WHAT IS REQUIRED: What is needed is an exact copy of every record below.

TASK INPUT:
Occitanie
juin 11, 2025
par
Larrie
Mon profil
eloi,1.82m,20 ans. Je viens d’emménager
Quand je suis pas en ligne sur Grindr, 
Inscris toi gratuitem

PROBLEM SOLUTION:
Occitanie
juin 11, 2025
par
Larrie
Mon profil
eloi,1.82m,20 ans. Je viens d’emménager
Quand je suis pas en ligne sur Grindr, 
Inscris toi gratuitem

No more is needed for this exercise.